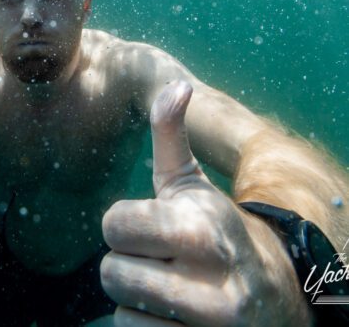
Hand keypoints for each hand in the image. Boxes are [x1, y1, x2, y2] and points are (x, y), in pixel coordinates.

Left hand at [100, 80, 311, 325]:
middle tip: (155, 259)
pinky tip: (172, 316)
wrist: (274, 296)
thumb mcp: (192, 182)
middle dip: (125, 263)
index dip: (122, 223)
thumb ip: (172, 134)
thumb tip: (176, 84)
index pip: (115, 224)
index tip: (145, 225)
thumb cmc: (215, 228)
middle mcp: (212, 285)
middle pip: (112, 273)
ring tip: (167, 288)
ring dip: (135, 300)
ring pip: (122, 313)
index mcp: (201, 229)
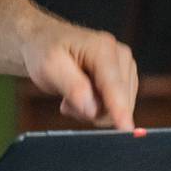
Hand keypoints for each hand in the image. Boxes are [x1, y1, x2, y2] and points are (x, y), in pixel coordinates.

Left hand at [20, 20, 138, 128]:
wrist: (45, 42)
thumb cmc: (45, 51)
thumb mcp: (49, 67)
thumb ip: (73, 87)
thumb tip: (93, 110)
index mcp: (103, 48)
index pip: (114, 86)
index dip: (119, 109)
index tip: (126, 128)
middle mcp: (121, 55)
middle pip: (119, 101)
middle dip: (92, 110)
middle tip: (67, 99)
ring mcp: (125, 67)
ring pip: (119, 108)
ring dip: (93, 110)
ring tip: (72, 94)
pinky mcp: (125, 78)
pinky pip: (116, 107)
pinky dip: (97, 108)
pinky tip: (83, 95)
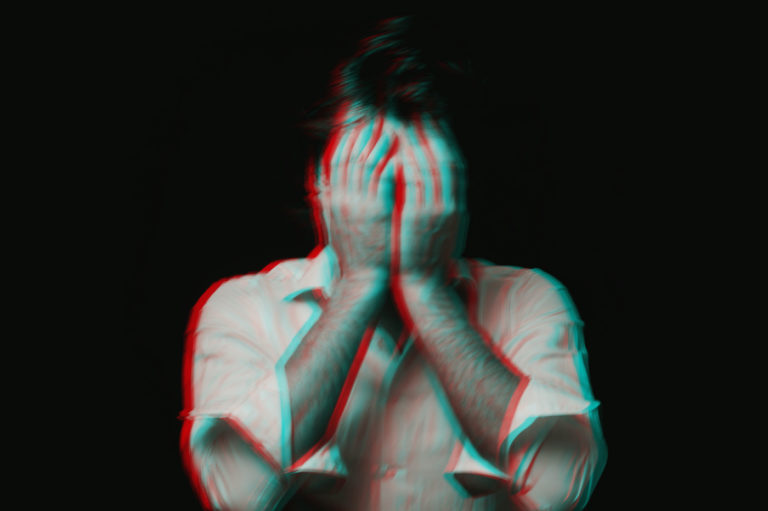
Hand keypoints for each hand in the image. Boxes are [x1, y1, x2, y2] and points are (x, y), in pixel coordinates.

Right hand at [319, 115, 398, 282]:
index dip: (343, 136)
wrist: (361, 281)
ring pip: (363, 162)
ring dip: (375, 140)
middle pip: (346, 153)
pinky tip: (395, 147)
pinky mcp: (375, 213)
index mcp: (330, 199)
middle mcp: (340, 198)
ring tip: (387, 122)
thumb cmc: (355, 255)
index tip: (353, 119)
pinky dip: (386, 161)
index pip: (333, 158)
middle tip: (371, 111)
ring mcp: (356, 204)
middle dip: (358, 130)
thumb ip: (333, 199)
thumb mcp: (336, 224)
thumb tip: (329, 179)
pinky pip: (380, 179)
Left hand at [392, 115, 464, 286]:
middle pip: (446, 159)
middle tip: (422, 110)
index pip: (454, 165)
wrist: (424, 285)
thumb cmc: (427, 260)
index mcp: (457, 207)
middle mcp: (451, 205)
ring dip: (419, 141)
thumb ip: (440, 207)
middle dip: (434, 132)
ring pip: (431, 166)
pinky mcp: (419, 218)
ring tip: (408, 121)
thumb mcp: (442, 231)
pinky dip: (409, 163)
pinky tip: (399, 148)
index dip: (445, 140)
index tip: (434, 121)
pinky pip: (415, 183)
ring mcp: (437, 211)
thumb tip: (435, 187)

□ □ □

**Work to be completed**
Please print all the data above word for word. Pictures should not appear in the copy.

**Solution**
Hand keypoints for each hand in the image. Boxes are [x1, y1, x2, y2] and points are (x, y), in pixel coordinates.

Left hand at [100, 80, 311, 325]:
middle tip: (155, 259)
pinky tip: (172, 316)
wrist: (274, 296)
thumb mcp: (192, 182)
middle dip: (125, 263)
index dip: (122, 223)
thumb ip: (172, 134)
thumb tip: (176, 84)
index pip: (115, 224)
index tip: (145, 225)
thumb cmc: (215, 228)
middle mcp: (212, 285)
middle pip: (112, 273)
ring tip: (167, 288)
ring dip: (135, 300)
ring pip: (122, 313)
index mcp: (201, 229)
Hand keypoints for each hand in the image. Boxes are [x1, y1, x2, y2] and points are (x, y), in pixel coordinates.

Left hand at [20, 20, 138, 128]:
wrist: (45, 42)
thumb cmc: (45, 51)
thumb mcp: (49, 67)
thumb ip: (73, 87)
thumb tip: (93, 110)
index mcp: (103, 48)
index pip: (114, 86)
index dip: (119, 109)
index tip: (126, 128)
middle mcp: (121, 55)
middle pip: (119, 101)
middle dip: (92, 110)
middle tip: (67, 99)
ring mcp: (125, 67)
ring pip: (119, 108)
ring dip: (93, 110)
ring tip: (72, 94)
pinky mcp: (125, 78)
pinky pip: (116, 107)
pinky dip: (97, 108)
pinky tip: (83, 95)
Hand keypoints for each hand in the image. Boxes are [x1, y1, x2, y2] and points are (x, y), in pixel coordinates.

Right hand at [319, 115, 398, 282]:
index dip: (343, 136)
wrist: (361, 281)
ring pip: (363, 162)
ring dip: (375, 140)
middle pip: (346, 153)
pinky tip: (395, 147)
pinky mcp: (375, 213)
index mcp: (330, 199)
middle mcp: (340, 198)
ring tip: (387, 122)
thumb cmc: (355, 255)
index tip: (353, 119)
pinky dip: (386, 161)
index pip: (333, 158)
middle tip: (371, 111)
ring mcp: (356, 204)
middle dip: (358, 130)
thumb ip: (333, 199)
thumb mcp: (336, 224)
thumb tip: (329, 179)
pinky pip: (380, 179)
Left hand at [392, 115, 464, 286]:
middle pip: (446, 159)
middle tip: (422, 110)
index pip: (454, 165)
wrist: (424, 285)
thumb cmc: (427, 260)
index mcp: (457, 207)
middle mcp: (451, 205)
ring dip: (419, 141)
thumb ip: (440, 207)
middle dip: (434, 132)
ring pip: (431, 166)
pinky mcp: (419, 218)
ring tip: (408, 121)
thumb mcp: (442, 231)
pinky dip: (409, 163)
pinky tip: (399, 148)
index dip: (445, 140)
index tip: (434, 121)
pinky pip: (415, 183)
ring mcp: (437, 211)
thumb tip: (435, 187)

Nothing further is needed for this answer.